17/10/2012
Vito Partipilo con una guida, durante una delle sue escursioni.
Nascere nella pianura pugliese e scalare le vette più alte del mondo. Una passione sbocciata poco più di vent’anni fa dopo essersi cimentato nelle arti marziali. “Ho sempre avuto una predilezione - dice - per l’attività sportiva all’aria aperta. Correre, sciare ma soprattutto scoprire la montagna, i suoi segreti, il suo fascino. Così, grazie ad alcuni amici di Roma, ho cominciato a frequentare i corsi di escursionismo fino ad arrivare alle prime arrampicate”. Allenamenti intensi, durissimi e quella voglia innata di sfidare se stesso, di osare verso limiti nascosti.

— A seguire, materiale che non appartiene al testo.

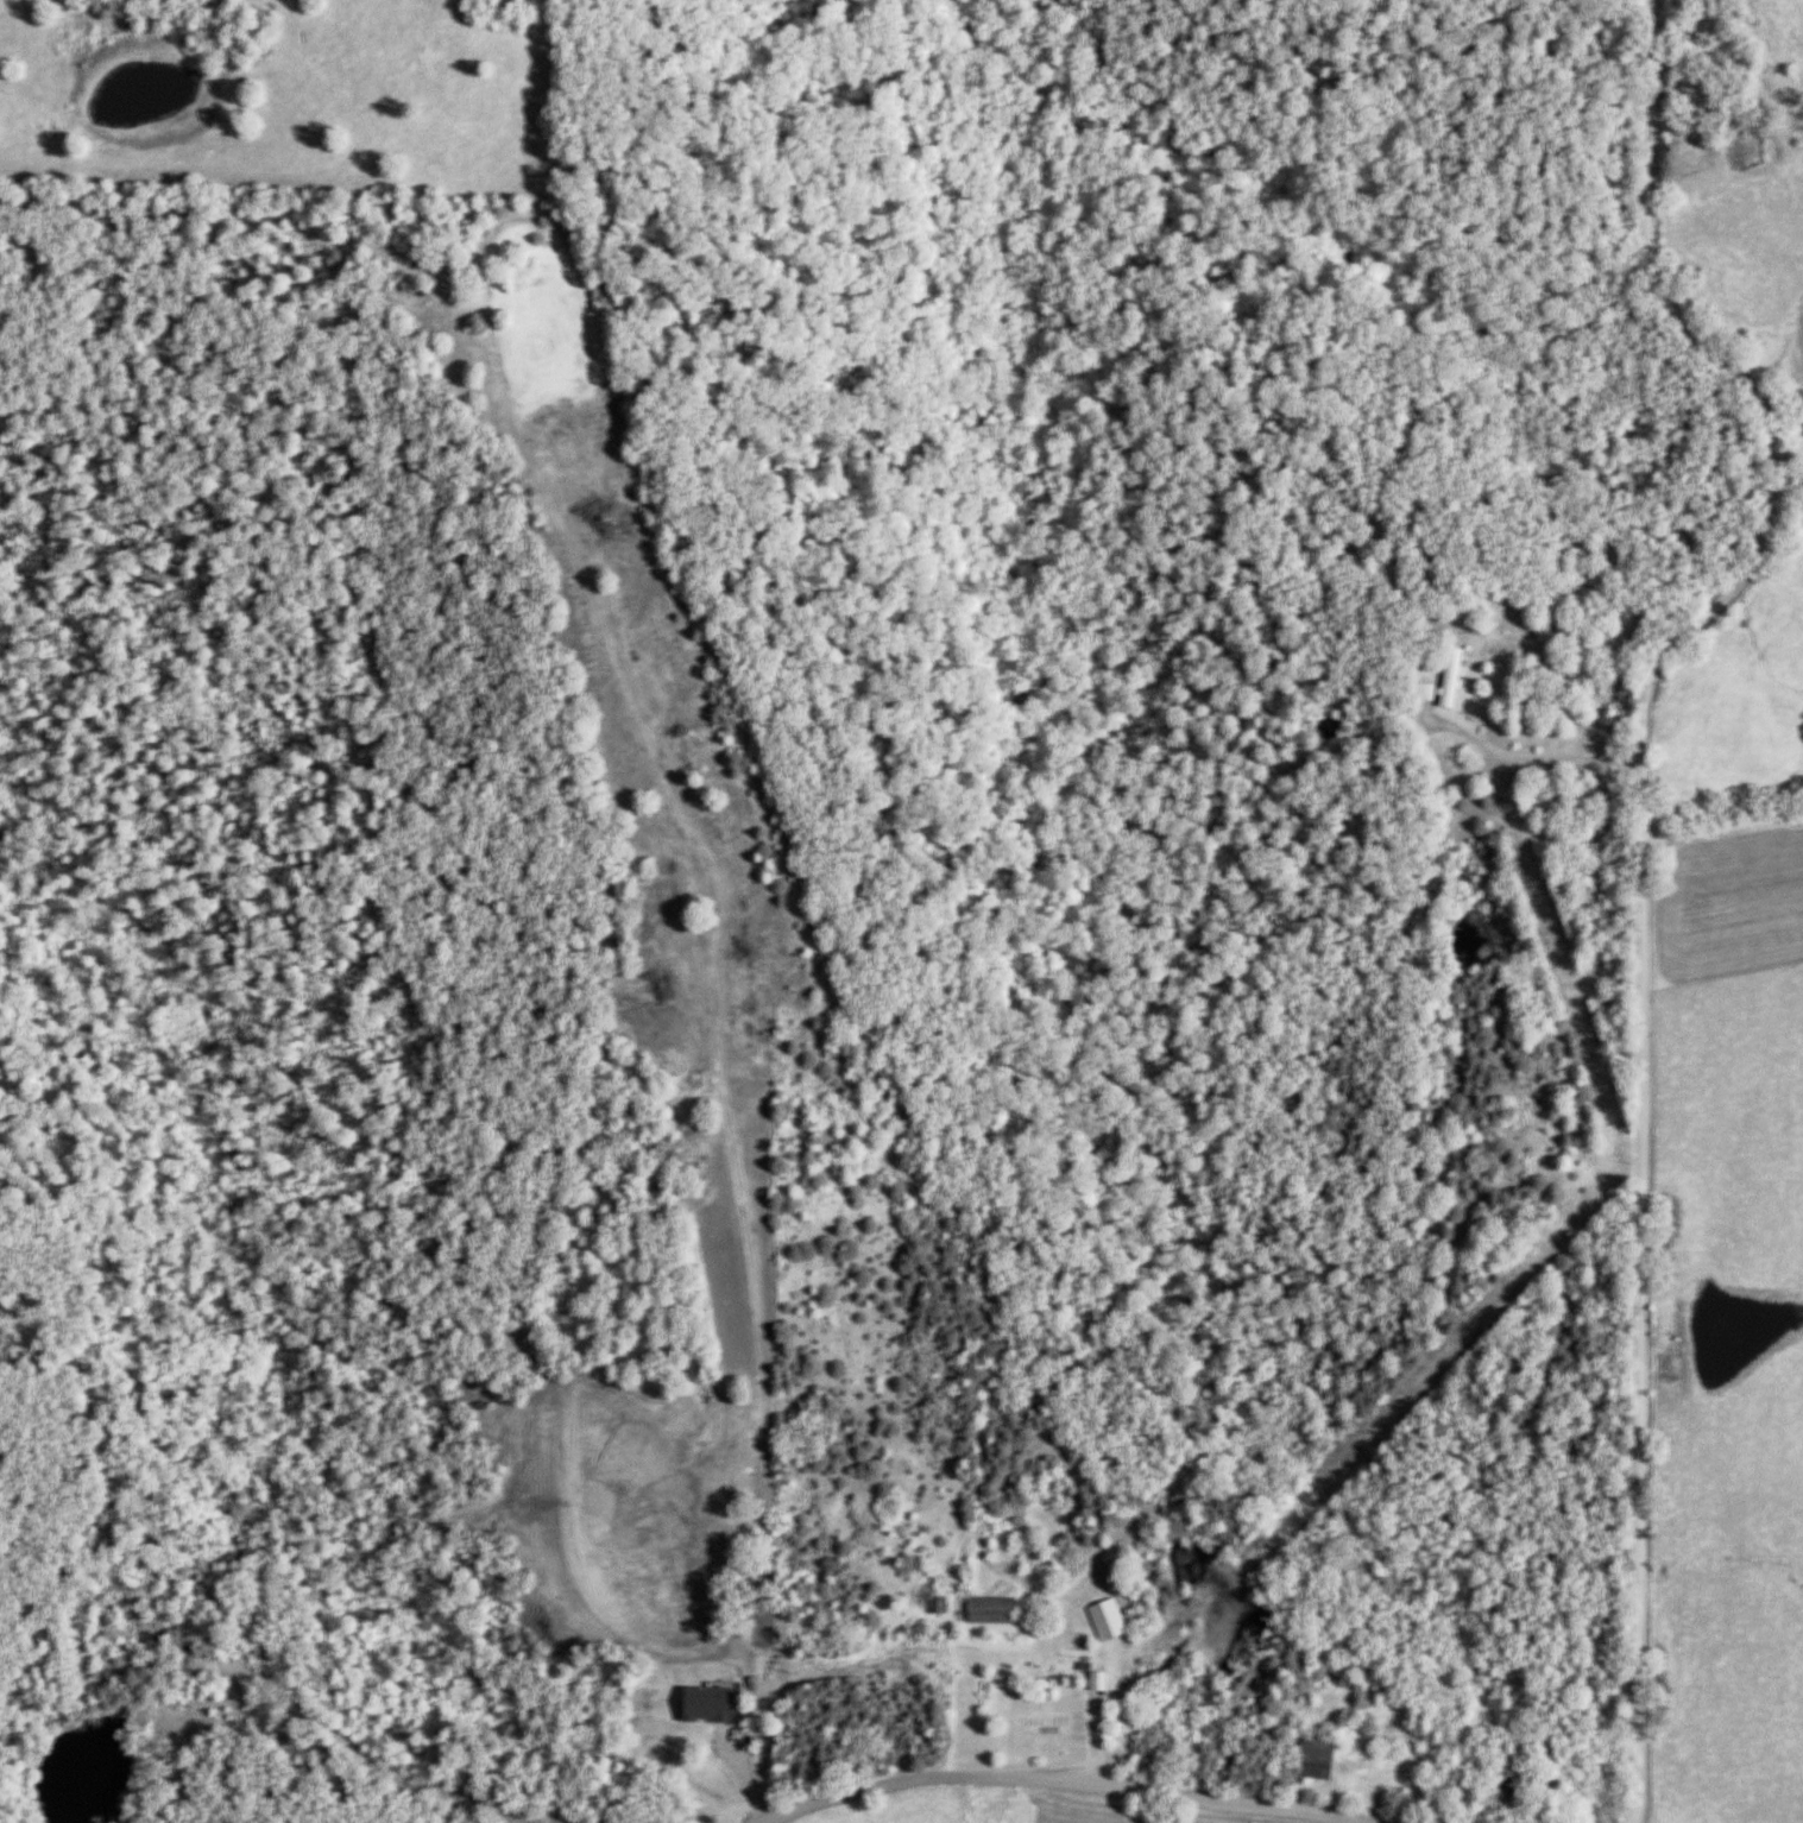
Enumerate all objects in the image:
building: (1445, 679)
building: (1449, 759)
road: (1723, 827)
road: (1644, 868)
building: (984, 1611)
building: (1100, 1620)
building: (701, 1705)
building: (1037, 1723)
building: (1308, 1765)
road: (1031, 1789)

Partipilo durante una scalata.
Vito Partipilo, barese, 47 anni, che al suo attivo ha anche dodici maratone, ha cominciato a percorrere i sentieri della natura quasi fosse un esploratore. “Per andare in montagna, abitando in pianura -afferma - è indispensabile allenarsi costantemente con arrampicate e corsa. L’alpinismo è qualcosa di affascinante ma dovendo affrontare pericoli oggettivi occorre accettare il rischio con una buona dose di responsabilità e di attenzione”.
Nell’88 la prima salita sul Pollino. Poi, Gran Paradiso, Monte Bianco, Cervino, Monte Rosa. Il battesimo di fuoco avvenne a fine dicembre del 2006, con l’ascesa dell’Aconcagua, nelle Ande, la vetta più alta delle Americhe a quota 6.966 metri. “E’ stata un’esperienza fantastica che ho condiviso con altri due amici baresi, Michele De Santis e Domenico Ognissanti. Quando sono arrivato in cima ho deposto un’icona di San Nicola (il patrono di Bari ndr) ai piedi di una croce, incastrandola fra due massi per difenderla dal vento. Ho provato delle emozioni irripetibili”.

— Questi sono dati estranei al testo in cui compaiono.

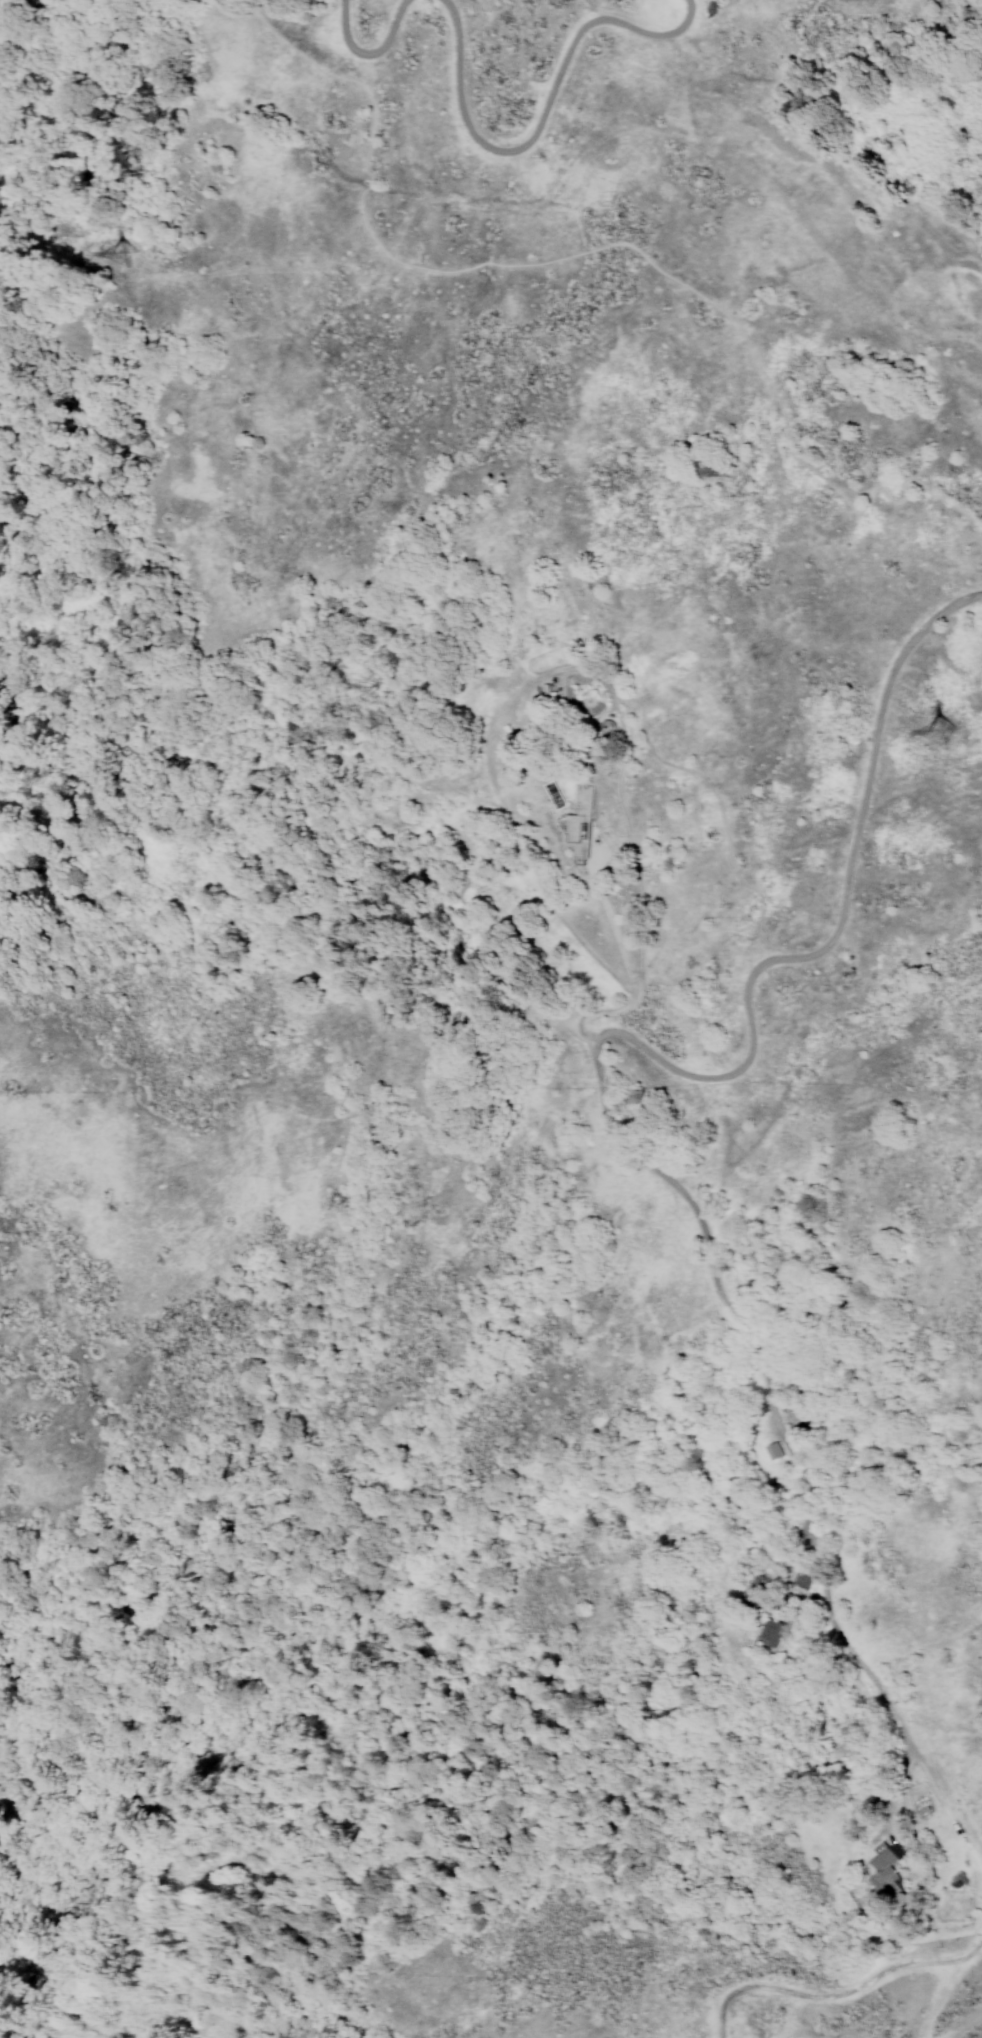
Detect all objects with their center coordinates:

Il fisico longilineo e agile (un metro e 80 per 69 chilogrammi), le mani che somigliano ad artigli e soprattutto il grande spirito di avventura hanno spinto Vito Partipilo verso imprese sempre più entusiasmanti e coinvolgenti. Nel 2007 si è inerpicato sui mille metri della parete granitica del Pizzo Badile, dove bisogna mettere in conto anche il calar delle tenebre, impiegando ben dieci ore.
Tra una scalata e un’escursione ha trovato anche il tempo per laurearsi in Scienze Politiche tre anni fa.
Ma è sulle montagne che riesce a dare il meglio di sé. Nel 2010 ha partecipato ad una spedizione sul Cho Oyu dell’Himalaya in Tibet. “Era l’occasione per raggiungere quota 8.201, ma purtroppo dovetti fermarmi sui settemila per un principio di congelamento ai piedi.
C’erano meno quattordici gradi in tenda e tanto ghiaccio. Riuscii a riscaldare un po’ d’acqua che avevo nel termos e dopo un paio di ore recuperai la funzionalità delle dita. Sono stato in Tibet circa quaranta giorni, una lunga trasferta che mi è costata diecimila euro. In pratica mi autofinanzio. L’importante è credere in quello che si fa, nei traguardi che si vogliono raggiungere”.
Gli ottomila metri sono ancora una meta da conquistare per Vito Partipilo. La marcia di avvicinamento verso l’ennesima sfida è già cominciata. “L’anno prossimo andrò in Nepal, ma per il momento non ho ancora deciso quale montagna scalare. L’Himalaya è un’esperienza entusiasmante che tuttavia richiede una grande capacità di adattamento a disagi fisici e difficoltà ambientali. Spero, in virtù dei costi elevati, che alcuni sponsor credano nella mia iniziativa e contribuiscano a sostenere le spese per organizzare la spedizione”.
Il cuore oltre l’ostacolo, lo sguardo verso il cielo. Vito Partipilo sa bene che la sua è un’avventura da vivere intensamente. “L’alpinismo richiede sacrificio, impegno, allenamento. Quando arrivo in cima mi guardo intorno e scopro l’immensità della natura. E’ un groviglio di sensazioni, in cui si mescolano la soddisfazione di raggiungere la vetta alla felicità interiore di condividere l’impresa con i compagni e non solo. C’è uno spirito di amicizia che nasce spontaneo, tra noi uomini che sfidiamo la montagna; come quella volta sulla sommità del Cervino quando incrociai tre tedeschi fra strette di mano e lacrime di commozione”.